Look below for the line with "Figure 4. The" and the line with "Table 1 | Mean"; repeat exactly those two lines and all lines between them, but no pictures.

* * *

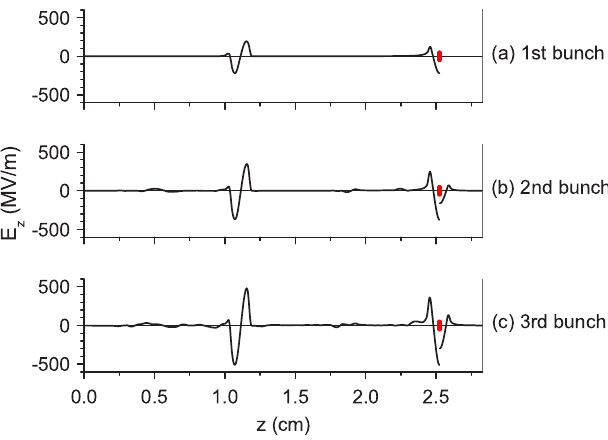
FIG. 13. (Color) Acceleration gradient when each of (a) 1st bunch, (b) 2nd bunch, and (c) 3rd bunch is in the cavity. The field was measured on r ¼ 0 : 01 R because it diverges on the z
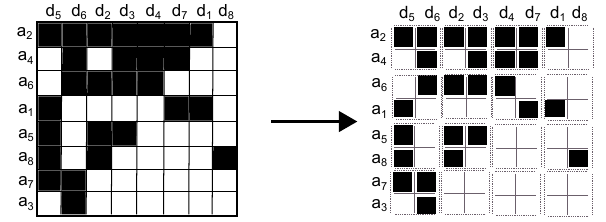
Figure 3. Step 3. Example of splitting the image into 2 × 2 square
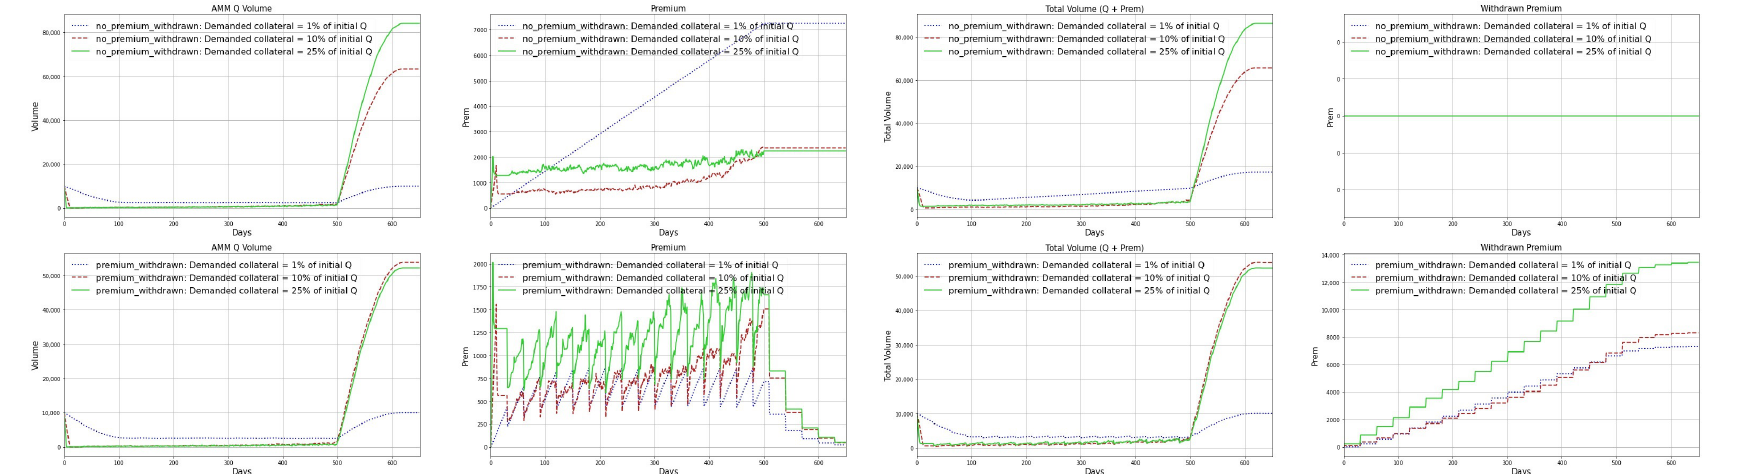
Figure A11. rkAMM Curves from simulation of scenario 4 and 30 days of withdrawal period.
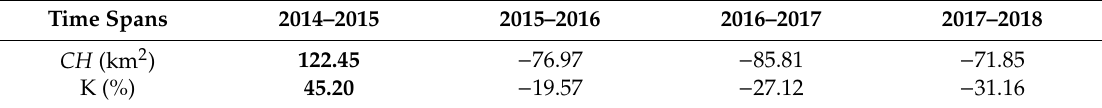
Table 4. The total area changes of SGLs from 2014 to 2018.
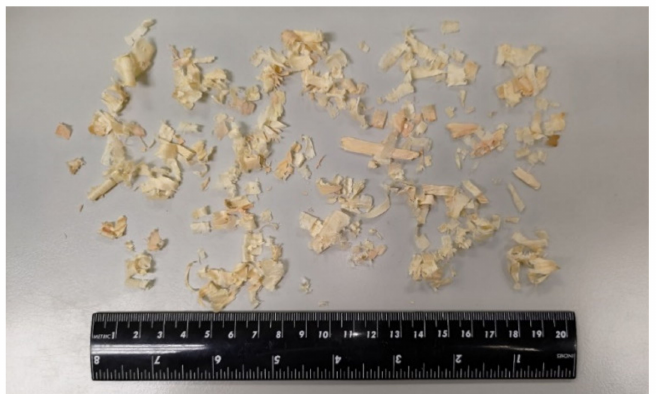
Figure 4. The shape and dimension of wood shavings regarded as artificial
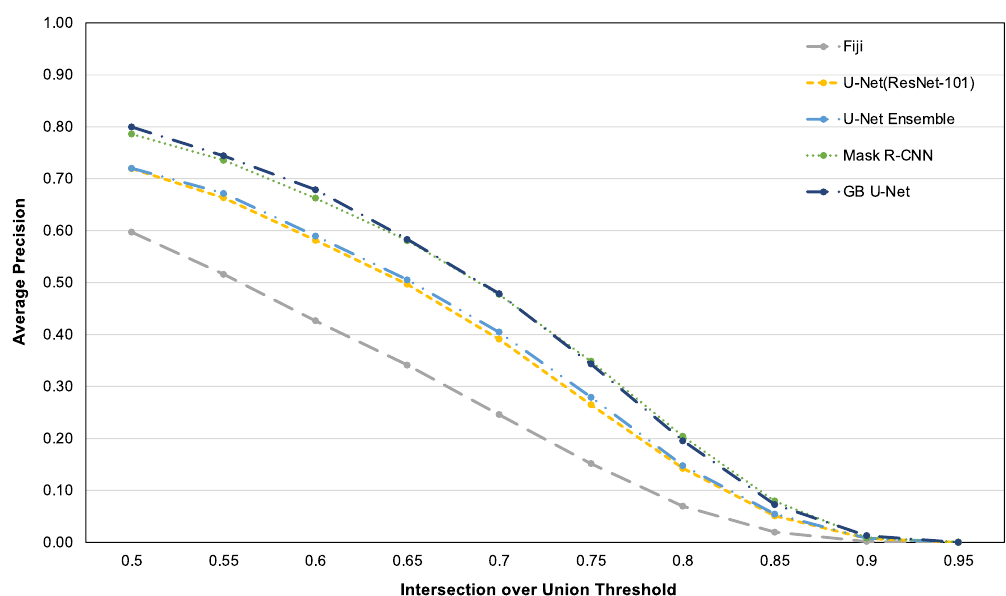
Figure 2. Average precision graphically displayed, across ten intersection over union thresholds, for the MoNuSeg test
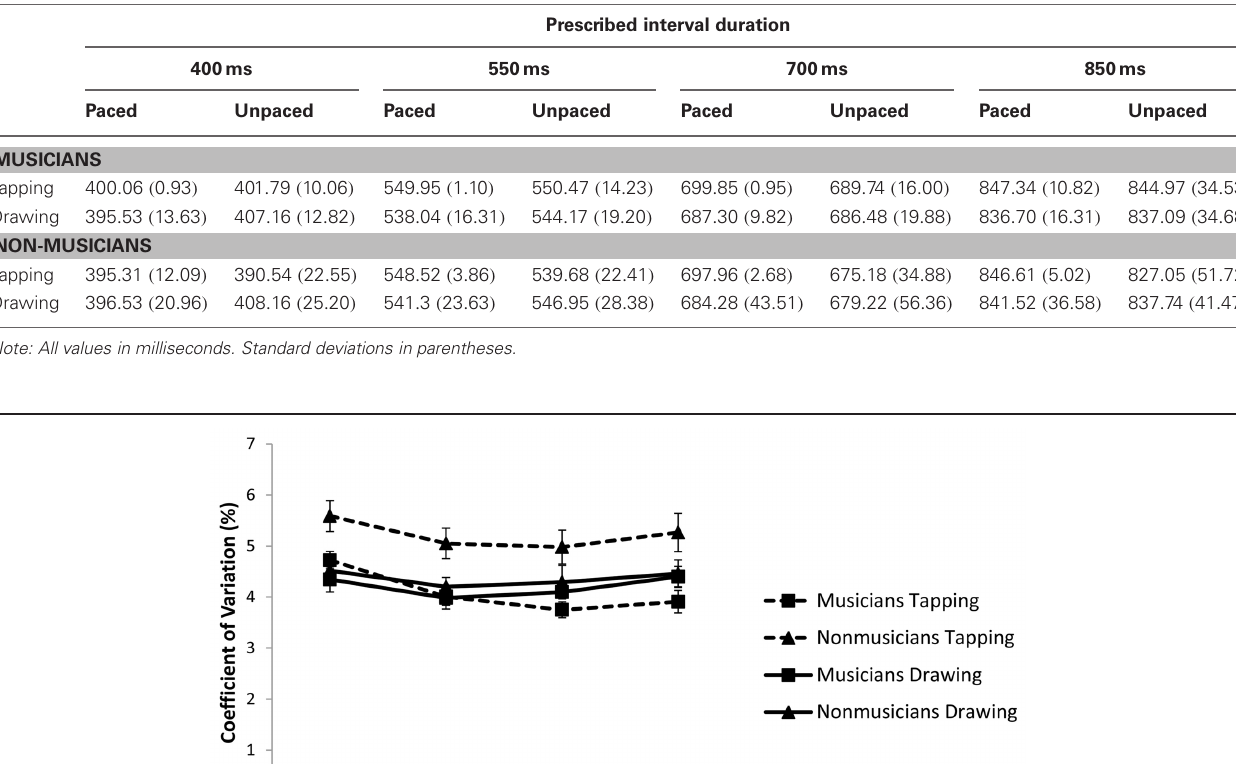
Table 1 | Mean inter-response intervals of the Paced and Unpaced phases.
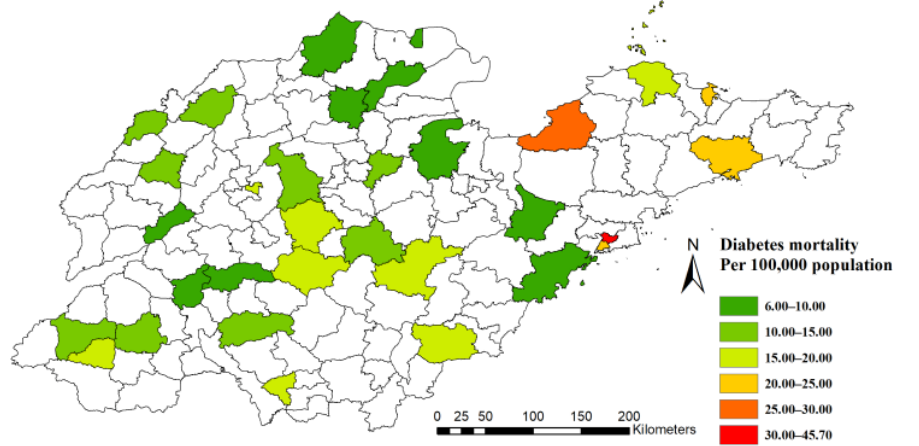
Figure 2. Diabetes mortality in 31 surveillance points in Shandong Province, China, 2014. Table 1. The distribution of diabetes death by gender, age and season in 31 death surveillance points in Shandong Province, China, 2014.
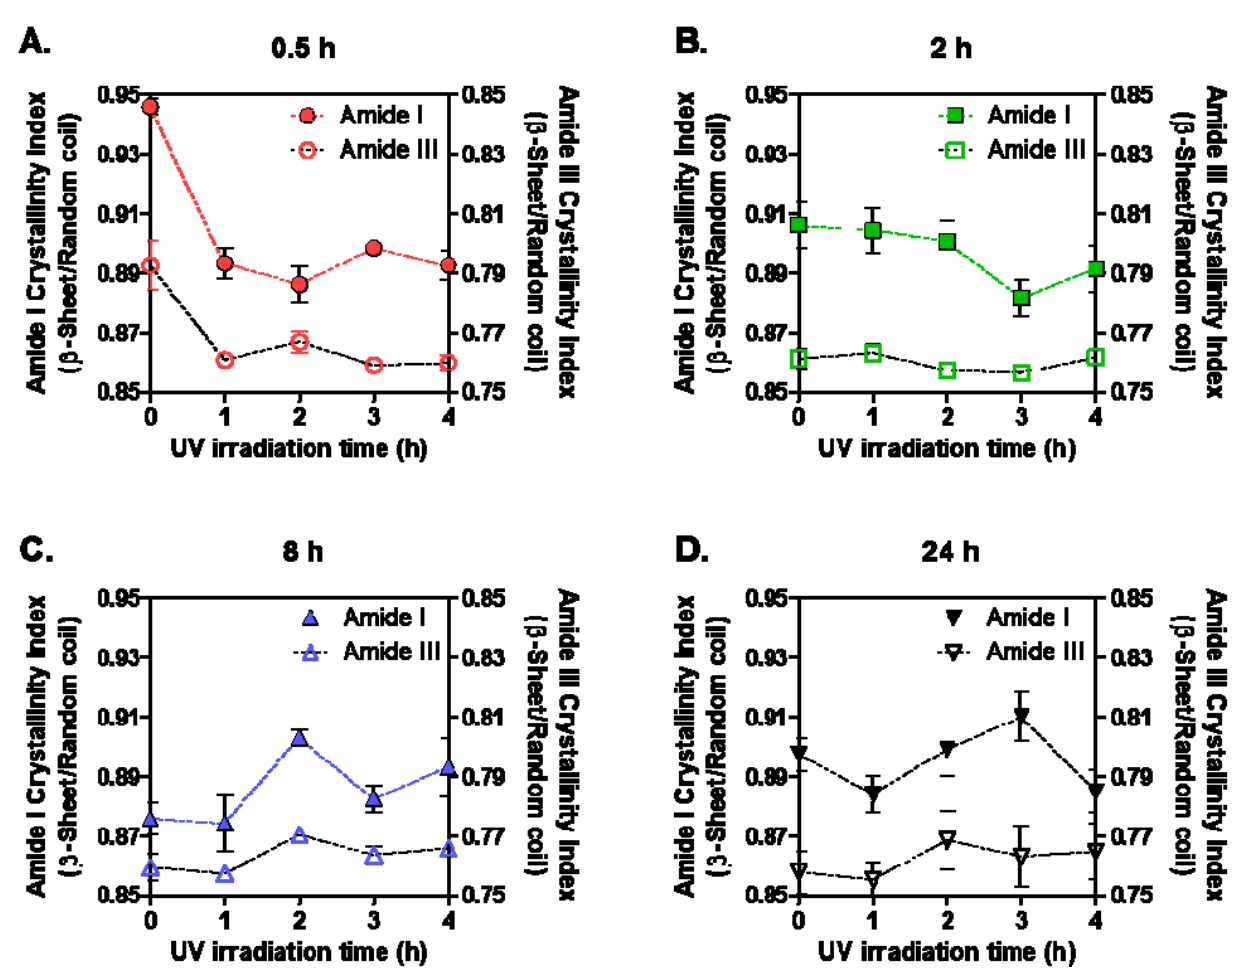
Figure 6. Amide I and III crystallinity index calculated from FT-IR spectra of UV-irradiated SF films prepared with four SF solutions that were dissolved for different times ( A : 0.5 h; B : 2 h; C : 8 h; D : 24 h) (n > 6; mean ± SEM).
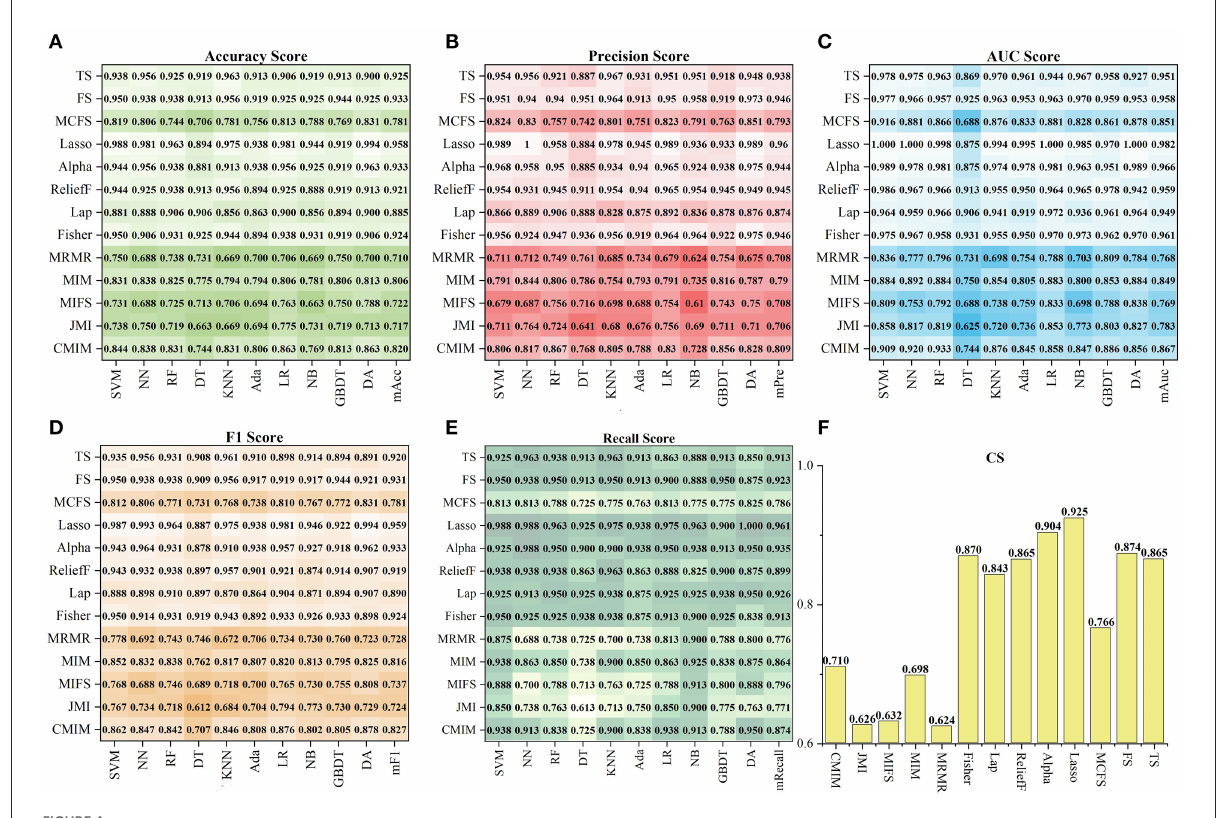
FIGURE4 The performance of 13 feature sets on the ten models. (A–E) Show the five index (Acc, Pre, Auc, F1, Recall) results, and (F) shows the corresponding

* * *

Task answer »
Figure 4. The shape and dimension of wood shavings regarded as artificial
Figure 2. Average precision graphically displayed, across ten intersection over union thresholds, for the MoNuSeg test
Table 1 | Mean inter-response intervals of the Paced and Unpaced phases.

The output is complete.